Çünkü ABD’den çıkan karar sadece Çukurova’nın aradaki sözleşmeler gereği TeliaSonera’ya tazminat ödemek zorunda olduğunu tasdik ediyor.
“ABD’deki mahkeme özetle şunu söylüyor: 2005 yılında Çukurova ile TeliaSonera bir anlaşma yapmışlar. Buna göre Çukurova elinde bulundurduğu hisseleri öncelikle TeliaSonera’ya satmak zorundaydı. Arada 3.1 milyar dolarlık bir ön anlaşma var.
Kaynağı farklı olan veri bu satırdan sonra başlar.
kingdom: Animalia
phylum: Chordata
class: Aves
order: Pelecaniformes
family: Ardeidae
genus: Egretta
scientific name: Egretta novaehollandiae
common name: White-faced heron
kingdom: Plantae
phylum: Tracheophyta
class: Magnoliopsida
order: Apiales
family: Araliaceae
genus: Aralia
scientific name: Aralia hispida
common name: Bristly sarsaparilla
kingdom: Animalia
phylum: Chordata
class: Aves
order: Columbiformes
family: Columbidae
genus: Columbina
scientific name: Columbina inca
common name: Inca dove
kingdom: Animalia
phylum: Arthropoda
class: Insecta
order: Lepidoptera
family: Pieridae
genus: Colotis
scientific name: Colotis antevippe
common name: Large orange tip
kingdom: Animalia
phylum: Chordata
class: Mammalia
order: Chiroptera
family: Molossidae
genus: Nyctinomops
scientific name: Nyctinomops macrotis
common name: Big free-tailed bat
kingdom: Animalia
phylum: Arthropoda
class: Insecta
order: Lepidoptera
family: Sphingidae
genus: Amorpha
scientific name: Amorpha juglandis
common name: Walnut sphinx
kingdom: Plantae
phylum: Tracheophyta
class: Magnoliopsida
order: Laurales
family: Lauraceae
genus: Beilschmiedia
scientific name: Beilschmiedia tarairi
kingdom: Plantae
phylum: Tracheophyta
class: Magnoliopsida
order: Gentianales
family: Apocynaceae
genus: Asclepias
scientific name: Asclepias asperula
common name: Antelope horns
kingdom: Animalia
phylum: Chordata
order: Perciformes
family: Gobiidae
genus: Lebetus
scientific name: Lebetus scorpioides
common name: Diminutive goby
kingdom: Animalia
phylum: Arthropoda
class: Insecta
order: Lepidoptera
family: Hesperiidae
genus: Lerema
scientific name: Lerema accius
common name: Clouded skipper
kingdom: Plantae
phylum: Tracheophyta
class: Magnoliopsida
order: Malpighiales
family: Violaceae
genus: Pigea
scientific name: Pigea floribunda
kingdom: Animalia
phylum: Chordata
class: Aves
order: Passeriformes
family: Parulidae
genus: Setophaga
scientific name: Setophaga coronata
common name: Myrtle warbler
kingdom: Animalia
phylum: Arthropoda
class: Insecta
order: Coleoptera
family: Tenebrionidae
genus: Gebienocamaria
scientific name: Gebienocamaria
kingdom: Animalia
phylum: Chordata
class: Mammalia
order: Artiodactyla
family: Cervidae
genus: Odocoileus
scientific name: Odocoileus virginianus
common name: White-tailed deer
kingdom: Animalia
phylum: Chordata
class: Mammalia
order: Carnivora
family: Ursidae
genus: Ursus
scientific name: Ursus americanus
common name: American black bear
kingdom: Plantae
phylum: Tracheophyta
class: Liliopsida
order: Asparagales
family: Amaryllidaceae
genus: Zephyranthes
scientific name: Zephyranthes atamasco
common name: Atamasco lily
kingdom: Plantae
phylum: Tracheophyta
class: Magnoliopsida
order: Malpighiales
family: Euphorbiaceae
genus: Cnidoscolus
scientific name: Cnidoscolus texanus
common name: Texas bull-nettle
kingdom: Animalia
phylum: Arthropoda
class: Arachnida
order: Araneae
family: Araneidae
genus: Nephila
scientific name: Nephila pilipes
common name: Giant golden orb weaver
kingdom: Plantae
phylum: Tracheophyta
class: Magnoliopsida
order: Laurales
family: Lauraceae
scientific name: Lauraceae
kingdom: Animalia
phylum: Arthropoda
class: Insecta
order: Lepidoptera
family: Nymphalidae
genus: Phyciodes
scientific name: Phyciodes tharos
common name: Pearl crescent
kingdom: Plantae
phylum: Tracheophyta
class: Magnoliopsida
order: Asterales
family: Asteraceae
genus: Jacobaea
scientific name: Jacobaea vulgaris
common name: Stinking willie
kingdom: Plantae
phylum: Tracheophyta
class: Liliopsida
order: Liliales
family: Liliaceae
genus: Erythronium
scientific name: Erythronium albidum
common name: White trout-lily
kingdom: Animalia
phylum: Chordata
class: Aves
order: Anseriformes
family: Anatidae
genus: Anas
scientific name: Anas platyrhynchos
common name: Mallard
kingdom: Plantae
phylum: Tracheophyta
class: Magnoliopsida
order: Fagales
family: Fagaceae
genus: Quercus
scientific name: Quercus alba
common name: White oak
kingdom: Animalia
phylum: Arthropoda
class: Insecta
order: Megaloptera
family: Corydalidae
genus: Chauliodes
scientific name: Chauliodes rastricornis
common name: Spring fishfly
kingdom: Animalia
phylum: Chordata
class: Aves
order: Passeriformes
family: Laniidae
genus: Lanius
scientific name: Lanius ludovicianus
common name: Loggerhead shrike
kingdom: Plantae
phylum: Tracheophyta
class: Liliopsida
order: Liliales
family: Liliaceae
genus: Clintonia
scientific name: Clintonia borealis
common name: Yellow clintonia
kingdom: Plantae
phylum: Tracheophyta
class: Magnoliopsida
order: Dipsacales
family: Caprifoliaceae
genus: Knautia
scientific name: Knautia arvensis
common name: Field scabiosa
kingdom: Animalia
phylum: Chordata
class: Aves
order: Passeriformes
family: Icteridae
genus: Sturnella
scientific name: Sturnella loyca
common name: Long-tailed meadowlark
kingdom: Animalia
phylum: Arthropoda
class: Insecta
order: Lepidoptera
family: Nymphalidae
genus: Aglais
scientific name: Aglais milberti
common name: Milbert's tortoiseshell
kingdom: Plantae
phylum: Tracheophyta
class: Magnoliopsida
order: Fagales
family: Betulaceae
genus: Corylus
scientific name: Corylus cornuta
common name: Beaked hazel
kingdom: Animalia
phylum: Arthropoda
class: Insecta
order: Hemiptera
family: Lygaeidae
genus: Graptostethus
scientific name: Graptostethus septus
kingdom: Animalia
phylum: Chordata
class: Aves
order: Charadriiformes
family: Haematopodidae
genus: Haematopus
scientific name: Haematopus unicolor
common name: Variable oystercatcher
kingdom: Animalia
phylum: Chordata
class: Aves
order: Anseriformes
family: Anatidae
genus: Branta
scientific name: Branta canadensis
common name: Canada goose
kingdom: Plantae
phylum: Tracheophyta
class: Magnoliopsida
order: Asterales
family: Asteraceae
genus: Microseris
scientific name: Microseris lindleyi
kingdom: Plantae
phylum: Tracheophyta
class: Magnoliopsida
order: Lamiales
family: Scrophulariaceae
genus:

Altimo’nun elindeki hisseler TeliaSonera’ya devredilmeli.”
Asıl dava İngiltere’de
ABD’den çıkan bu kararın teknik olarak uygulanması mümkün değil. Çünkü Çukurova’nın bu hisseleri Altimo’dan alıp TeliaSonera’ya devretmesi hele hele Çukurova’nın Altimo ile de mahkemelik olduğu bir ortamda neredeyse imkansız.
ABD’deki mahkeme bu kararın uygulanamaması durumunda TeliaSonera’nın yaklaşık 1 milyar dolarlık tazminat talep etmesinin de haklı olduğuna vurgu yapıyor.
Belirttiğimiz gibi bu karar Turkcell’in sahiplik durumunu değiştirmeyecek. Turkcell’in sahiplik durumu değiştirebilecek en önemli dava ABD’de değil İngiltere’de görülüyor. Turkcell’in ortaklarından Rus Altimo ile Çukurova Grubu arasında şirketin yüzde 13.8’nin sahipliğine yönelik davanın bu yılın sonunda ya da 2013’ün hemen başında sonuçlanması bekleniyor. İngiltere’de Privy Cuoncil’de görülen dava kimin lehine sonuçlanırsa Turkcell’in kontrolü onun eline geçecek.